The first photovoltaic (photo = light, voltaic = voltage or PV for short) module, what is typically called a solar cell, was built by Bell Laboratories in 1954. It was billed as a solar battery and was mostly just a curiosity as it was too expensive to gain widespread use. We have NASA to thank for getting the ball rolling on affordable solar technology. In the 1960s, the space industry began to make the first serious use of the technology to provide power aboard spacecraft. Through the space programs, the technology advanced, its reliability was established, and the cost began to decline. During the energy crisis in the 1970s, photovoltaic technology gained recognition as a source of power for non-space applications.
The electricity generated by solar panels is DC or direct current, while the electricity supplied by your power company is AC or alternating current. You will need to connect the output of your solar panels to an inverter; a device that converts DC to AC power to make use of the electricity in your home. Some solar panels, called AC modules, actually have an inverter already built into them, eliminating the need for a large, central inverter, and simplifying wiring issues.

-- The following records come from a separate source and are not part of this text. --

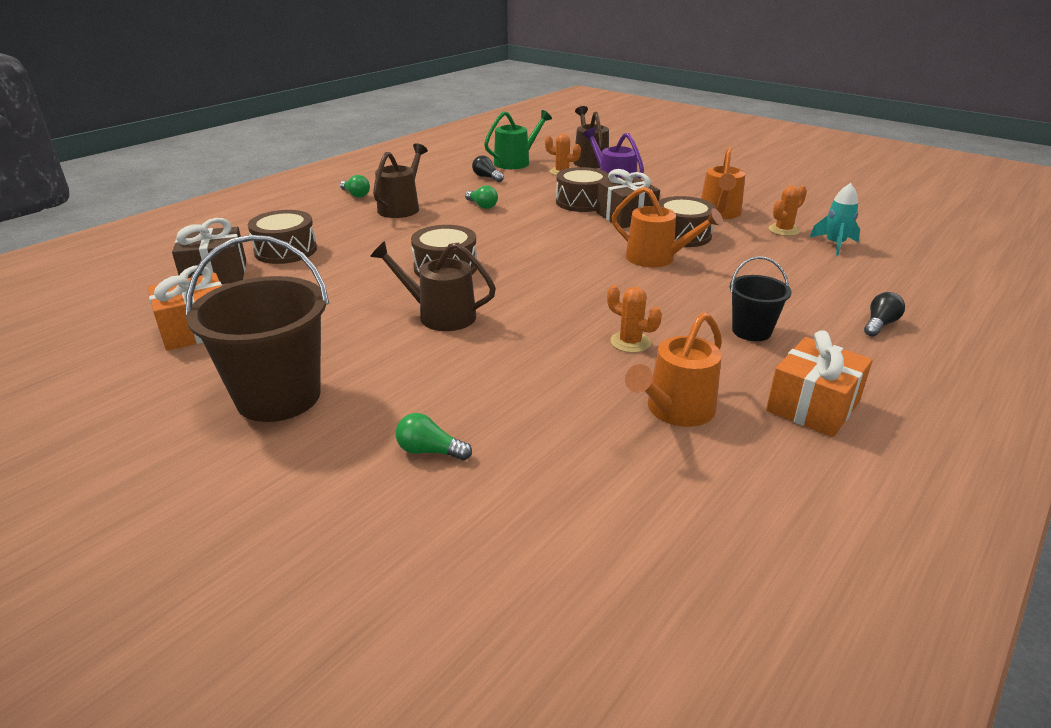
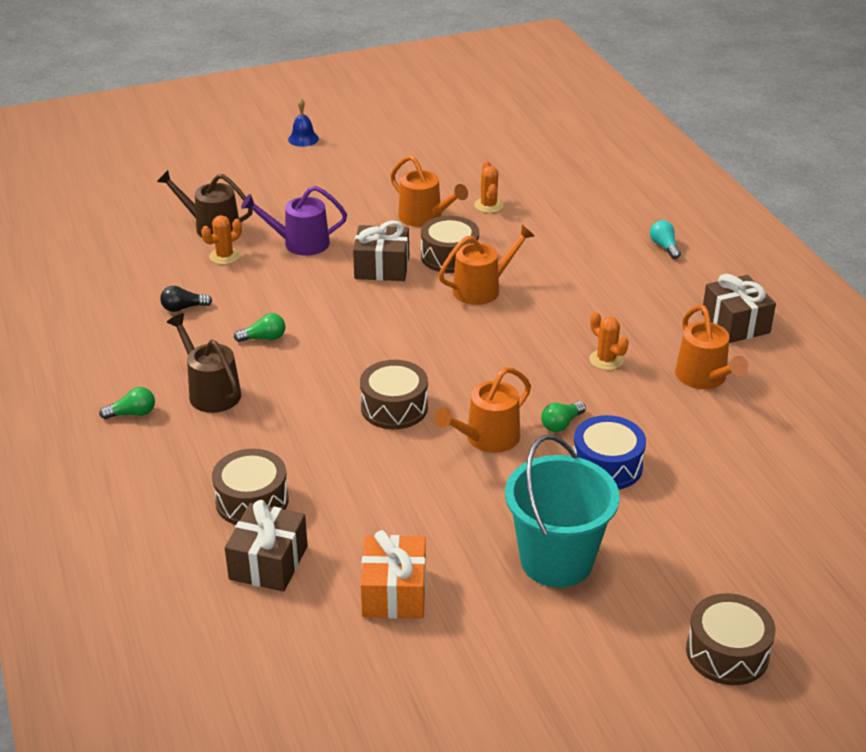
camera: 60 degrees left, 5 degrees up
brown bucket [185,235,329,422] -> turquoise bucket [505,435,620,588]
brown watering can [370,241,496,331] -> orange watering can [434,367,531,453]
green light bulb [396,413,472,460] -> green light bulb moved to [541,401,586,432]
green watering can [484,110,552,169] -> none
brown drum [556,167,609,212] -> brown drum moved to [686,593,776,685]
orange cactus [607,285,662,353] -> orange cactus turned 75 degrees clockwise [589,312,629,370]
black bucket [730,256,792,341] -> none
orange gift [766,330,873,437] -> brown gift [702,274,776,343]
turquoise rocket [809,183,860,256] -> none
black light bulb [864,292,905,337] -> turquoise light bulb [650,220,681,259]
none -> blue bell [288,98,319,147]
none -> blue drum [573,415,646,490]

So what happens at night, or when the sky is overcast and no electricity is being generated? How do you operate your lights and other appliances? If you are connected into your power companies electrical grid you can get the power you need there. With some additional electrical equipment and the help of your power company, you can actually feed power from your solar panels into the electrical grid during the day causing your electric meter to run backwards. How cool is that! At night you use power from the grid but if the grid power equals the power fed into the grid during the day, you are operating a net zero electrical energy home. If you use less than the power you generated you would get paid by the power company. While having no electric bill sounds wonderful, it is currently difficult to achieve, especially if, for example, you need to run an air conditioner. It is possible to do but it requires that you are diligent about the amount of energy you consume. If you are using solar panels to generate electricity for a remote cabin, with no electrical service, you will need to have batteries to store the DC power to allow it to be used in the cabin overnight.
I visited a home in the city of Denver that was able to achieve this goal over the summer. What is most interesting is that the installation is a retrofit of a 1950’s home. There are plenty of trees so the panels are shaded from time to time and the owners are very conscious about their energy use. To see the performance of the solar panels on the home you see below follow this link and you’ll see what each solar panel is generating as well as how the system has performed over time (it’s really cool)
The Robinson Home:
I hope this sheds some light (pun intended) on the subject of how solar panels work.